WORK REQUIRED:
Of the material below, the lines to be retyped are those from the line containing "I hope that" through the line containing "1920-1926 | Porter (1996:4) |", inclusive; reproduce them exactly.

....

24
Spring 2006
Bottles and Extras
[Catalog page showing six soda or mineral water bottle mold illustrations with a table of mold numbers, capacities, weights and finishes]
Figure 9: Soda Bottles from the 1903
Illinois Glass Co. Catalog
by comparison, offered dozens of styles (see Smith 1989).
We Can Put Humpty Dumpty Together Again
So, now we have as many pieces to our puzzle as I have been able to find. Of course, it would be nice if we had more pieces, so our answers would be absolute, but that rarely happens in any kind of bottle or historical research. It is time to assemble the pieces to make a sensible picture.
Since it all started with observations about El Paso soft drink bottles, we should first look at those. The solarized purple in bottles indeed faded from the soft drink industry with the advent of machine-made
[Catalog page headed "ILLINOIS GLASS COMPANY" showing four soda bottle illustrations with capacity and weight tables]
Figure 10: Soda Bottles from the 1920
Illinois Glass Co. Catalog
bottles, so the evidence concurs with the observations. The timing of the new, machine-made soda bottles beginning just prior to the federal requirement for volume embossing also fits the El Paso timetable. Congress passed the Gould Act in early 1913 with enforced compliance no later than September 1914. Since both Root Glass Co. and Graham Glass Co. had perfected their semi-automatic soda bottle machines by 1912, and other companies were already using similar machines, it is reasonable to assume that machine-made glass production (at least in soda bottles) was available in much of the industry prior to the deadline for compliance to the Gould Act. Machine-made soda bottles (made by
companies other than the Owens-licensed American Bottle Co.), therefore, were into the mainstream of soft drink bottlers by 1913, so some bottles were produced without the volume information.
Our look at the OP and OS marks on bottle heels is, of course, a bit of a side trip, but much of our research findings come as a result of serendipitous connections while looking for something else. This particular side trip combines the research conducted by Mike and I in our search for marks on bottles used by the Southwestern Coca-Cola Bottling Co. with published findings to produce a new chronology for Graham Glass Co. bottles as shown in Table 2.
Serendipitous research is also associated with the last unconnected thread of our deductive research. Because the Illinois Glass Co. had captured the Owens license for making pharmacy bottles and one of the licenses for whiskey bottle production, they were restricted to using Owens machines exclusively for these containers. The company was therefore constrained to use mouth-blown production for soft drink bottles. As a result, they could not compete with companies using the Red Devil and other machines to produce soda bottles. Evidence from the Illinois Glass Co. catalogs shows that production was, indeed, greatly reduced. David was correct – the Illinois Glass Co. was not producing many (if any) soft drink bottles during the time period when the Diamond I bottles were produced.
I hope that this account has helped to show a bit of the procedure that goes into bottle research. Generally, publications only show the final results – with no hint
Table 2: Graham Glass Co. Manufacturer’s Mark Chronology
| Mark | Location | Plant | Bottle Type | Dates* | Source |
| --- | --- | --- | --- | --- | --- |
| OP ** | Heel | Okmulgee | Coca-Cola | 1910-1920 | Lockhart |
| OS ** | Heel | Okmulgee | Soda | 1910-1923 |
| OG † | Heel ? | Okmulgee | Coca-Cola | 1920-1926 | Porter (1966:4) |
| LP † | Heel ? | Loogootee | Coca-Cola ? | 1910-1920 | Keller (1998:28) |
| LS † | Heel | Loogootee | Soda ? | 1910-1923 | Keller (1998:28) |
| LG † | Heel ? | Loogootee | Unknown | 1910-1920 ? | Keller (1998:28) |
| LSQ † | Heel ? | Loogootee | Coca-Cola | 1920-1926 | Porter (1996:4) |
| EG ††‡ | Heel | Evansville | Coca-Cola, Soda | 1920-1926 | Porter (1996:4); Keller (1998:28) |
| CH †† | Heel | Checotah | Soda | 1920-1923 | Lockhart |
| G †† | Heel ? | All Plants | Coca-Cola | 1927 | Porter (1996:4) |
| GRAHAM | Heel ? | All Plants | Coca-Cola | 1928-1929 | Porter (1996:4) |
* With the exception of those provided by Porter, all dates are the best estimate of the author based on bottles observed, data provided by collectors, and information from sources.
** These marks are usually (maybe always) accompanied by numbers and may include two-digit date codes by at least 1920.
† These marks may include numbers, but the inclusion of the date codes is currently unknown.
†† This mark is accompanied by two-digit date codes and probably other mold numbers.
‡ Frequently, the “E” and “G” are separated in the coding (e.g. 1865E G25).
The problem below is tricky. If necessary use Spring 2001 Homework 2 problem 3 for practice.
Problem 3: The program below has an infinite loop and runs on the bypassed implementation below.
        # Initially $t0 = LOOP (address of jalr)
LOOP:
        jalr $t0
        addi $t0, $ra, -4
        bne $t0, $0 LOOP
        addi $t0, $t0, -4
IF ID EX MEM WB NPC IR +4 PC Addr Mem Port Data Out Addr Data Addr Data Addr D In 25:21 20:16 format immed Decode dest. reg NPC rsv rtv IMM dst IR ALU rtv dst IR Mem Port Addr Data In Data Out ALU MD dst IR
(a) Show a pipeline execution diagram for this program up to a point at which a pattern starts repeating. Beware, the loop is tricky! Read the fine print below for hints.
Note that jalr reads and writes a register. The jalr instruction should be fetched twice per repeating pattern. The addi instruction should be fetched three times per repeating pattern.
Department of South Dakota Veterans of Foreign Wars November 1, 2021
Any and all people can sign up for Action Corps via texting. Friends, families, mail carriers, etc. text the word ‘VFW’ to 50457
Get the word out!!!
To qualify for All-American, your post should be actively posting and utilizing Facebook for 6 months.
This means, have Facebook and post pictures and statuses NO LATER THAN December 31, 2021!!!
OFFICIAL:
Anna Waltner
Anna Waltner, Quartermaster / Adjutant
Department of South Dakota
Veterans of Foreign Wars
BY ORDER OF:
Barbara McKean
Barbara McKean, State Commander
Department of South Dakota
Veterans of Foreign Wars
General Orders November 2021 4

....

RESULT OF THIS EXERCISE:
I hope that this account has helped to show a bit of the procedure that goes into bottle research. Generally, publications only show the final results – with no hint
Table 2: Graham Glass Co. Manufacturer’s Mark Chronology
| Mark | Location | Plant | Bottle Type | Dates* | Source |
| --- | --- | --- | --- | --- | --- |
| OP ** | Heel | Okmulgee | Coca-Cola | 1910-1920 | Lockhart |
| OS ** | Heel | Okmulgee | Soda | 1910-1923 |
| OG † | Heel ? | Okmulgee | Coca-Cola | 1920-1926 | Porter (1966:4) |
| LP † | Heel ? | Loogootee | Coca-Cola ? | 1910-1920 | Keller (1998:28) |
| LS † | Heel | Loogootee | Soda ? | 1910-1923 | Keller (1998:28) |
| LG † | Heel ? | Loogootee | Unknown | 1910-1920 ? | Keller (1998:28) |
| LSQ † | Heel ? | Loogootee | Coca-Cola | 1920-1926 | Porter (1996:4) |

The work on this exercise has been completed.